Theoretisch kann jeder beliebige Zelltyp verwendet werden. Bevorzugte Eigenschaften für Zellen beinhalten die Fähigkeit, gut in Gewebekultur zu wachsen, eine große Menge von MHC Klasse I und II-Antigenen aufzuweisen, leicht mit Genen für virale Antigene transduzierbar zu sein und gegenüber Bestrahlung empfindlich zu sein, die sie unfähig machen wird, längere Zeit im neuen Wirt zu wachsen. Sie müssen frei von exogenen sekundären Viren sein.
Als ein allgemeiner Vorschlag werden Zellen so ausgewählt, dass die repräsentativen HLA-Typen der Zielpopulation in den Zellen vorhanden sein werden. Zellen können durch Punktierungsbiopsien aus Patienten in der Zielpopulation gewonnen und mittels Standardprotokollen typisiert werden.

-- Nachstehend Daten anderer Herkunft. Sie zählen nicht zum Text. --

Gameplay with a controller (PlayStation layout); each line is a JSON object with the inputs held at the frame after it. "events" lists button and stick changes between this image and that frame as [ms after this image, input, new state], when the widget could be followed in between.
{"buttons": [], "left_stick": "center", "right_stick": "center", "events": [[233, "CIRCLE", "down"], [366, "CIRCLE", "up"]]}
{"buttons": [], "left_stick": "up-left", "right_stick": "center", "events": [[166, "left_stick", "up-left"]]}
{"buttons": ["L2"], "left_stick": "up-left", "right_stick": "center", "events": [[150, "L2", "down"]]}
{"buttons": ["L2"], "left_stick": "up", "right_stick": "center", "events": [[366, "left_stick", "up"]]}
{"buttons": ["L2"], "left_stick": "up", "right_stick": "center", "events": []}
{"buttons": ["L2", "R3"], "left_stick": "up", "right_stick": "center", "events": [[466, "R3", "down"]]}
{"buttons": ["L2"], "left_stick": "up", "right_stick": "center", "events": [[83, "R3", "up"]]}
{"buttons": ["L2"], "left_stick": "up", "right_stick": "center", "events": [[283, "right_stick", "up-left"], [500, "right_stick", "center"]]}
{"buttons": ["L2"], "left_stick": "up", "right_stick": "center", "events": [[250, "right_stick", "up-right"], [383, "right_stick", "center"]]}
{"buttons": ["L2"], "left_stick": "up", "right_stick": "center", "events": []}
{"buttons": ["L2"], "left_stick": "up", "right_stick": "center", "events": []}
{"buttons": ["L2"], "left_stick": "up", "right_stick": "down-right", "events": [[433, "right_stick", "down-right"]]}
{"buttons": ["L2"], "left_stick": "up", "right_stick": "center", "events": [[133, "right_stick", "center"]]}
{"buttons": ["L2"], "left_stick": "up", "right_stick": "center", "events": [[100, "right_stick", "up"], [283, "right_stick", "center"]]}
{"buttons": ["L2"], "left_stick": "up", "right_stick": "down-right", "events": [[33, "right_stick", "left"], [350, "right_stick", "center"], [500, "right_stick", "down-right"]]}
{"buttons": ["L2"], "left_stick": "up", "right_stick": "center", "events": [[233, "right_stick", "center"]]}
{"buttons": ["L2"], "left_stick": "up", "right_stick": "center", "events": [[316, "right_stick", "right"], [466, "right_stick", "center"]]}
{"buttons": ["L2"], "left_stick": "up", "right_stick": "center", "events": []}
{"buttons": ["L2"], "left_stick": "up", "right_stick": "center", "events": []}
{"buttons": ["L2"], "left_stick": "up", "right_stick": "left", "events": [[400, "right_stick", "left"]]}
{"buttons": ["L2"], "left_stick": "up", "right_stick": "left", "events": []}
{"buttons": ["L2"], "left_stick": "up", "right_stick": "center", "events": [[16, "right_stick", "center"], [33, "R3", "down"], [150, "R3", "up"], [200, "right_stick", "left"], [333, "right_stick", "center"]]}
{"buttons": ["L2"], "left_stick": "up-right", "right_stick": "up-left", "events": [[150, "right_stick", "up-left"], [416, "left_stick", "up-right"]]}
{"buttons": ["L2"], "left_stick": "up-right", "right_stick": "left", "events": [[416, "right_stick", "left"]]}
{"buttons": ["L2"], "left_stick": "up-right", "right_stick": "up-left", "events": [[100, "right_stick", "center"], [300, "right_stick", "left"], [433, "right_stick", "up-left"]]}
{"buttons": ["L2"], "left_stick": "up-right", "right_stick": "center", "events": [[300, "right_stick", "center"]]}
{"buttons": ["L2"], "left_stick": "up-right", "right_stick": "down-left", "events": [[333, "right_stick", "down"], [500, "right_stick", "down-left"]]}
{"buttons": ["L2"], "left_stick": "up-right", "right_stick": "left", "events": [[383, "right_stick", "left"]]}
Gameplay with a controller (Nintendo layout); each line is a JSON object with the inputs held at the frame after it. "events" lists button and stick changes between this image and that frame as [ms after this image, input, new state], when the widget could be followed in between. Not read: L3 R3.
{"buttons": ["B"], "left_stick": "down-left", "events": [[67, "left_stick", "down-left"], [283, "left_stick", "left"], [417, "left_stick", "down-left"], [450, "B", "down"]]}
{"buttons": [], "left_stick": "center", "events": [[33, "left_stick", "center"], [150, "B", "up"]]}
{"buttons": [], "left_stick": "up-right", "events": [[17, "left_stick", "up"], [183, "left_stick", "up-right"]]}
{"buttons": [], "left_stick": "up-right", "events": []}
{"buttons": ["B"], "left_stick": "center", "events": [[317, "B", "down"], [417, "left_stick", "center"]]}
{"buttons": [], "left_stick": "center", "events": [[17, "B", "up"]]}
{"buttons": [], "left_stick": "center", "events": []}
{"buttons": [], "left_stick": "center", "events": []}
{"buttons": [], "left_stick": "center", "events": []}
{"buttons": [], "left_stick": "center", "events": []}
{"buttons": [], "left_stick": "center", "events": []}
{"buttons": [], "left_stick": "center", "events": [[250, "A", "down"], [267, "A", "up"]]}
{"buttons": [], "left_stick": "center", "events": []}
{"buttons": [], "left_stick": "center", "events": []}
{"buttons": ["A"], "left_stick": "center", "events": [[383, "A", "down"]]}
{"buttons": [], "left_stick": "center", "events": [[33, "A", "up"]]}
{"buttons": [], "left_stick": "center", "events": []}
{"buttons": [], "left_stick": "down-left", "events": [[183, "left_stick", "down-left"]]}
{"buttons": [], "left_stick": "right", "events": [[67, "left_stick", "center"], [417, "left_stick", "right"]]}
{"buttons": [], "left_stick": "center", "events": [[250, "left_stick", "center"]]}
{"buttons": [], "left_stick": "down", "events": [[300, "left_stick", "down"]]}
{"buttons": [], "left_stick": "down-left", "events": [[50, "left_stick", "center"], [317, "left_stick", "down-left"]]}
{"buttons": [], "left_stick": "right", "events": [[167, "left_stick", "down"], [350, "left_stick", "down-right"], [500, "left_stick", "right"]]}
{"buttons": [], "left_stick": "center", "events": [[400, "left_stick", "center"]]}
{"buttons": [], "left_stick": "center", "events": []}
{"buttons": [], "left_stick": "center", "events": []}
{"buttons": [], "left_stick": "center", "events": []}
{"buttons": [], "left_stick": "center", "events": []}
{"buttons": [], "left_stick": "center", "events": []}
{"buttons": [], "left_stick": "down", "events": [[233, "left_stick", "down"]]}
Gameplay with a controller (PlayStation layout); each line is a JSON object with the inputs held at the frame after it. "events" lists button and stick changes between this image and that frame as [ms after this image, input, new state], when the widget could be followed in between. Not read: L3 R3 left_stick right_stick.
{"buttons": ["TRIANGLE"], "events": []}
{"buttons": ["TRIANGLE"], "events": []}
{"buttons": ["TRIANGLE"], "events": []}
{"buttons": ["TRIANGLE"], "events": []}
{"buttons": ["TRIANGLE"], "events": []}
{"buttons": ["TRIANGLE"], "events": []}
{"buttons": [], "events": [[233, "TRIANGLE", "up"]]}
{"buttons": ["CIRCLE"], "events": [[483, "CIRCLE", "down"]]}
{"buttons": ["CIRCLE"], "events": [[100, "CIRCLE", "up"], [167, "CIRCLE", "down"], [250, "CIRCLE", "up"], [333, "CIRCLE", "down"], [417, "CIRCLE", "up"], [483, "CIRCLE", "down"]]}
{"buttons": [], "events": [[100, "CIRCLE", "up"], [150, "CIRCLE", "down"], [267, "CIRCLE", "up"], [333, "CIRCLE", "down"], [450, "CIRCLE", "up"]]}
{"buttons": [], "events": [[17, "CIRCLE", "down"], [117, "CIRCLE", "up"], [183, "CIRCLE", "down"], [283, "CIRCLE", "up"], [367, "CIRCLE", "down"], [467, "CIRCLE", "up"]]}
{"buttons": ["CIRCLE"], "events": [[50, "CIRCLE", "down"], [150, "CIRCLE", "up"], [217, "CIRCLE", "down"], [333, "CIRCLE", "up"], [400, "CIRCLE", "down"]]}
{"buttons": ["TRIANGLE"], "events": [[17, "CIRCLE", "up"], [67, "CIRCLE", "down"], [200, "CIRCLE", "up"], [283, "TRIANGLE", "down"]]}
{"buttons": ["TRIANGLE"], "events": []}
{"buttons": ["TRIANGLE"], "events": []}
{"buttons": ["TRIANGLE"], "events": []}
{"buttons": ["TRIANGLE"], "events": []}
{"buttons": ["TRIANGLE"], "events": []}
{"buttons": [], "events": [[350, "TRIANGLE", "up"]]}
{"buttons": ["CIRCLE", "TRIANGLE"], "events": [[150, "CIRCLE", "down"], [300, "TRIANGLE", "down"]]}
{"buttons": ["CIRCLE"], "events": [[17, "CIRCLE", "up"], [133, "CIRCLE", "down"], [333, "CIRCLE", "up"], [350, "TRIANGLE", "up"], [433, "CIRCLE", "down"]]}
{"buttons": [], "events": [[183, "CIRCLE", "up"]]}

Alternativ können bösartige Zellen aus Biopsien von Patienten innerhalb der Zielpopulation auf Grund ihres besseren Wachstums in Kultur verwendet werden. Eine weitere mögliche Quelle für normale oder bösartige Zellen ist eine Hinterlegungsstelle für Zellen wie die American Type Culture Collection (Rockville, MD, USA).
Die ausgewählten Zelllinien werden auf Sekundärinfektionen mit viralen Pathogenen mittels Standardassays (Immunocytochemie, Elektronenmikroskopie, etc.) durchmustert. Zellen werden unter Verwendung von Standardtechniken kultiviert, die an die einzelnen Zelllinien angepasst sind. Wenn eine ausreichende Anzahl von Zellen verfügbar ist, werden die Zellen mit etwa 10.000 bis 15.000 rad bestrahlt um die Zellen zu inaktivieren, was ihre Replikation nach der Verabreichung verhindert. Eine passende Anzahl von Zellen ist zwischen 8 und 10 Millionen pro Verabreichung.
Die 1 bis 3 stellen Listen von HLA-Allotypen und ihrer Verteilungsfrequenz in Volksgruppen bereit. Es ist eine Frage von Routineexperimenten, die nötigen Allotypen zu identifizieren und geeignete Zelllinien auszuwählen, welche die richtigen Antigene bereitstellen. Schätzungsweise werden für die meisten Populationen nicht mehr als drei oder vier Zelllinien nötig sein, um einen Impfstoff bereitzustellen, der 100% der HLA-Antigene der Zielpopulation umfasst.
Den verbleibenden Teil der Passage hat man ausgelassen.